■ **DATA EXTRACT**
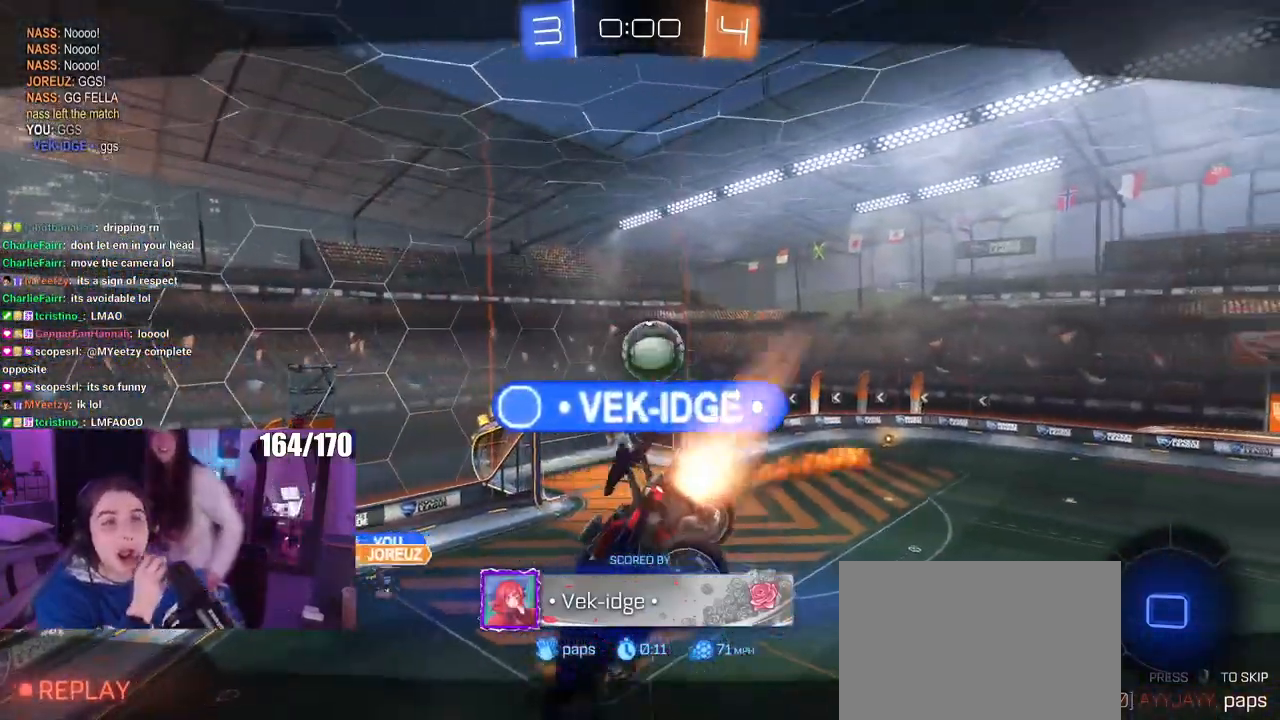
{"buttons": [], "left_stick": "center", "right_stick": "center", "events": []}
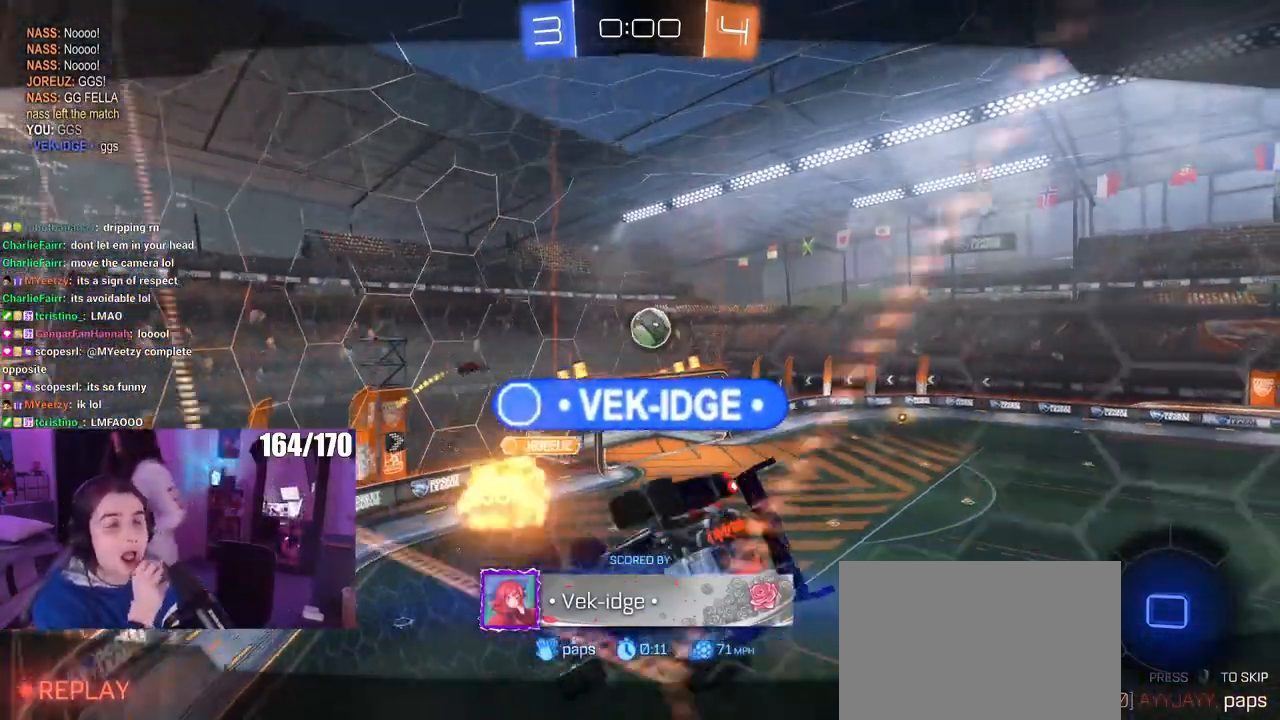
{"buttons": [], "left_stick": "center", "right_stick": "center", "events": [[384, "CROSS", "down"], [501, "CROSS", "up"]]}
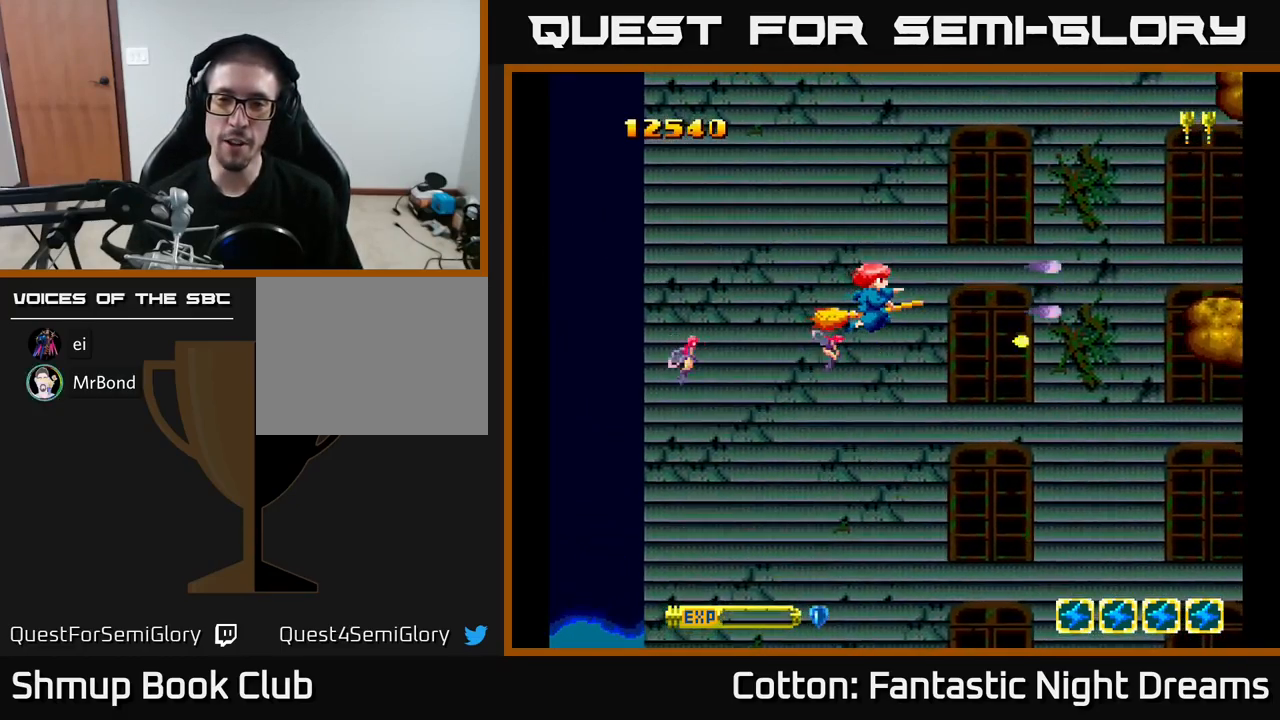
Gameplay with a controller (Xbox layout); each line is a JSON object with the inputs held at the frame after it. "events" lists button and stick changes between this image and that frame as [ms after this image, input, new state], when the widget could be followed in between. Not read: left_stick.
{"buttons": ["Y", "DPAD_UP", "DPAD_RIGHT"], "right_stick": "center", "events": [[350, "DPAD_RIGHT", "down"], [434, "DPAD_UP", "down"]]}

■ **ABOUT THIS TASK**
Among the lines of the material, find those that hold the word "down" and copy them.

■ **RESPONSE AREA**
{"buttons": [], "left_stick": "center", "right_stick": "center", "events": [[384, "CROSS", "down"], [501, "CROSS", "up"]]}
{"buttons": ["Y", "DPAD_UP", "DPAD_RIGHT"], "right_stick": "center", "events": [[350, "DPAD_RIGHT", "down"], [434, "DPAD_UP", "down"]]}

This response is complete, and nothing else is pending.